« Renforcer la confiance en l’institution judiciaire » est un objectif louable. Encore faudrait-il s’accorder sur le constat de la défiance vis-à-vis de la justice française pour espérer y remédier.
« Renforcer la confiance en l’institution judiciaire », comme se propose le projet de loi porté par le garde des Sceaux Eric Dupond-Moretti est un objectif louable. Encore faudrait-il s’accorder sur le constat de la défiance vis-à-vis de la justice française pour espérer y remédier.
À lire le texte présenté en Conseil des ministres, pour restaurer cette confiance on croirait que l’urgence consisterait à filmer les audiences, supprimer progressivement les cours d’assises, proclamer la fin des crédits de réduction de peine en détention.
Étrange réponse, à vrai dire, à la question posée. Étrange volonté, surtout, d’écarter les évidences les plus massives sur ce sujet.
LENTEUR ET INEFFICACITÉ
Première évidence : la défiance ne résulte pas de l’absence de caméras dans les prétoires, mais de la lenteur et de l’inefficacité de la justice française dans la totalité de ses champs d’intervention. Quelle confiance dans la justice si les suspects ne sont pas poursuivis faute de moyens, si les mineurs délinquants sont jugés à l’âge de 22 ans, si les victimes d’accidents de voiture sont indemnisées plus de 15 ans après les faits ?
À cet égard, il faudra rappeler une fois de plus la réalité, connue et reconnue en France et partout en Europe, de
la sous-dotation budgétaire de la justice française.
Selon le Conseil de l’Europe :
La France affiche le plus petit nombre de procureurs en Europe ou presque (3 pour 100 000 habitants), ces derniers devant, malgré tout, gérer un nombre très élevé d’affaires (6,6 pour 100 habitants) et exercer un nombre record de fonctions (Rapport de la CEPEJ 2020).
Les faits sont têtus : une justice clochardisée ne peut pas, faute d’efficacité, inspirer confiance.
UN MANQUE D’INDÉPENDANCE
Deuxième évidence.

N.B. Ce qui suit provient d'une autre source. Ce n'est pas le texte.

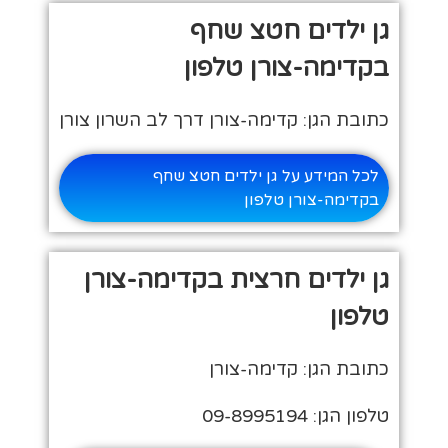
גן ילדים חטצ שחף
בקדימה-צורן טלפון
כתובת הגן: קדימה-צורן דרך לב השרון צורן
לכל המידע על גן ילדים חטצ שחף
בקדימה-צורן טלפון
גן ילדים חרצית בקדימה-צורן
טלפון
כתובת הגן: קדימה-צורן
טלפון הגן: 09-8995194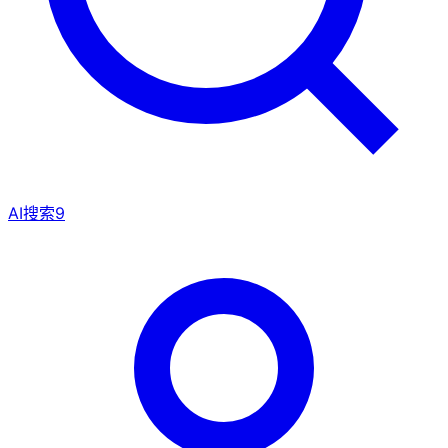
AI搜索
9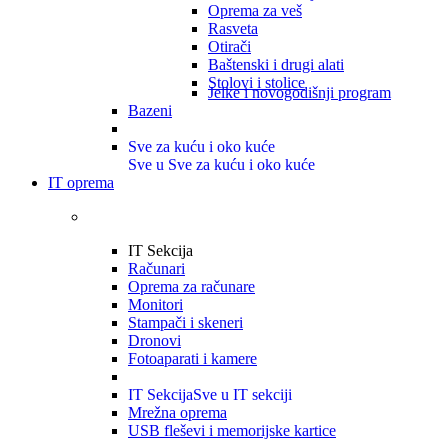
Oprema za veš
Rasveta
Otirači
Baštenski i drugi alati
Stolovi i stolice
Jelke i novogodišnji program
Bazeni
Sve za kuću i oko kuće
Sve u Sve za kuću i oko kuće
IT oprema
IT Sekcija
Računari
Oprema za računare
Monitori
Stampači i skeneri
Dronovi
Fotoaparati i kamere
IT Sekcija
Sve u IT sekciji
Mrežna oprema
USB fleševi i memorijske kartice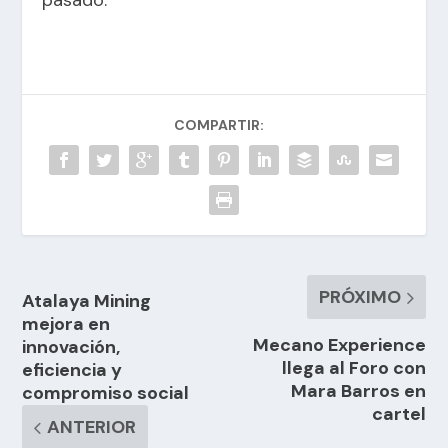
pasado.
COMPARTIR:
PRÓXIMO
Atalaya Mining
mejora en
Mecano Experience
innovación,
llega al Foro con
eficiencia y
Mara Barros en
compromiso social
cartel
ANTERIOR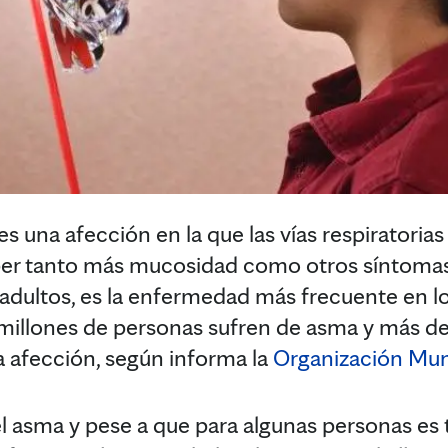
es una afección en la que las vías respiratoria
er tanto más mucosidad como otros síntomas
 adultos, es la enfermedad más frecuente en lo
illones de personas sufren de asma y más d
 afección, según informa la
Organización Mund
el asma y pese a que para algunas personas es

La défiance naît du manque d’indépendance de la justice, du fait de la subordination hiérarchique du ministère public au pouvoir exécutif. Tant que ce lien sera maintenu, les choix de la justice dans les affaires impliquant les notables du monde politique, économique et médiatique resteront entachés de soupçon et objet de défiance.
Il n’est plus admissible que la justice puisse être soupçonnée de se livrer à des procès politiques émanant de cabinets noirs, dès lors qu’un politique est impliqué (François Fillon, Marine Le Pen, Nicolas Sarkozy, Jean-Luc Mélenchon…). Ces critiques récurrentes – si grotesques ou opportunistes soient-elles – portent régulièrement atteinte au crédit de la justice.